-- Task details --
In the entries below, output the span that opens with the line containing "left wrist: (356, 202, 2)" and closes with the line containing "right shoulder: (373, 127, 17)" as a numbered list, including both of those lines and omitting any blank lines.
------------------------------------
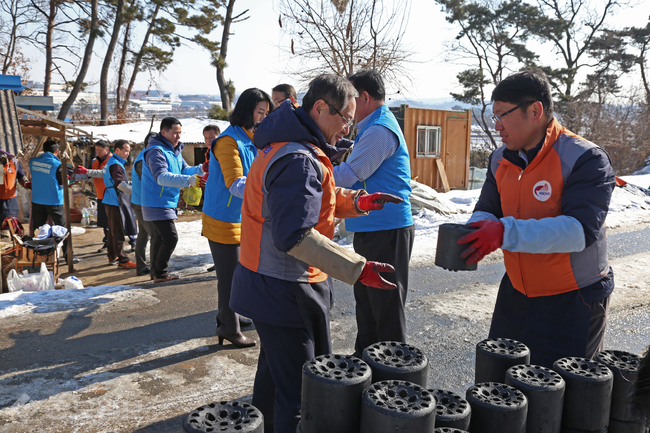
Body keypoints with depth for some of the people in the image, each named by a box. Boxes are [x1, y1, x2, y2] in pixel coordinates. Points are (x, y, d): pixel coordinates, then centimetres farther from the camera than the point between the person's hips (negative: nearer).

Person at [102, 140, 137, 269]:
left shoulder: (112, 162, 18)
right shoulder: (116, 165, -17)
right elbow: (120, 183, -26)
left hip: (111, 201, 11)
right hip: (115, 201, -11)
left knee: (113, 230, 18)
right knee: (118, 232, -8)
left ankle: (112, 256, 27)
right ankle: (123, 260, -6)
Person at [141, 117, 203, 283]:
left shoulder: (174, 151, 12)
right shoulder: (156, 151, -19)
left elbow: (184, 169, 11)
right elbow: (162, 177, -32)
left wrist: (198, 170, -10)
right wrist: (187, 180, -43)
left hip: (168, 204, 10)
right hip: (157, 205, -10)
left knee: (160, 238, 17)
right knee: (170, 238, -12)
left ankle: (157, 272, 29)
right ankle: (160, 274, 2)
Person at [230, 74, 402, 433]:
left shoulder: (283, 146, 11)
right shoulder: (299, 160, -23)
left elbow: (306, 201, 17)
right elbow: (296, 236, -30)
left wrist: (356, 202, 2)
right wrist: (358, 269, -30)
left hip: (268, 287, 11)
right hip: (284, 293, -11)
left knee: (275, 371, 27)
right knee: (298, 390, 0)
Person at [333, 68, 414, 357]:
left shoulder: (380, 130, -18)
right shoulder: (373, 127, 17)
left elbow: (349, 175, -20)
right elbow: (358, 173, 20)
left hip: (386, 230, -11)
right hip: (371, 228, 11)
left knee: (386, 306, -1)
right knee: (366, 299, 20)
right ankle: (365, 357, 34)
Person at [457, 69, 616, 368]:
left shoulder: (585, 159, -18)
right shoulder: (501, 159, 4)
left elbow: (580, 229, -30)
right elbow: (486, 211, 7)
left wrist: (506, 232, -40)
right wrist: (475, 232, -18)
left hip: (573, 300, -6)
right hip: (516, 292, 6)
------------------------------------
-- Solution to this exercise --
1. left wrist: (356, 202, 2)
2. right wrist: (358, 269, -30)
3. left hip: (268, 287, 11)
4. right hip: (284, 293, -11)
5. left knee: (275, 371, 27)
6. right knee: (298, 390, 0)
7. Person at [333, 68, 414, 357]:
8. left shoulder: (380, 130, -18)
9. right shoulder: (373, 127, 17)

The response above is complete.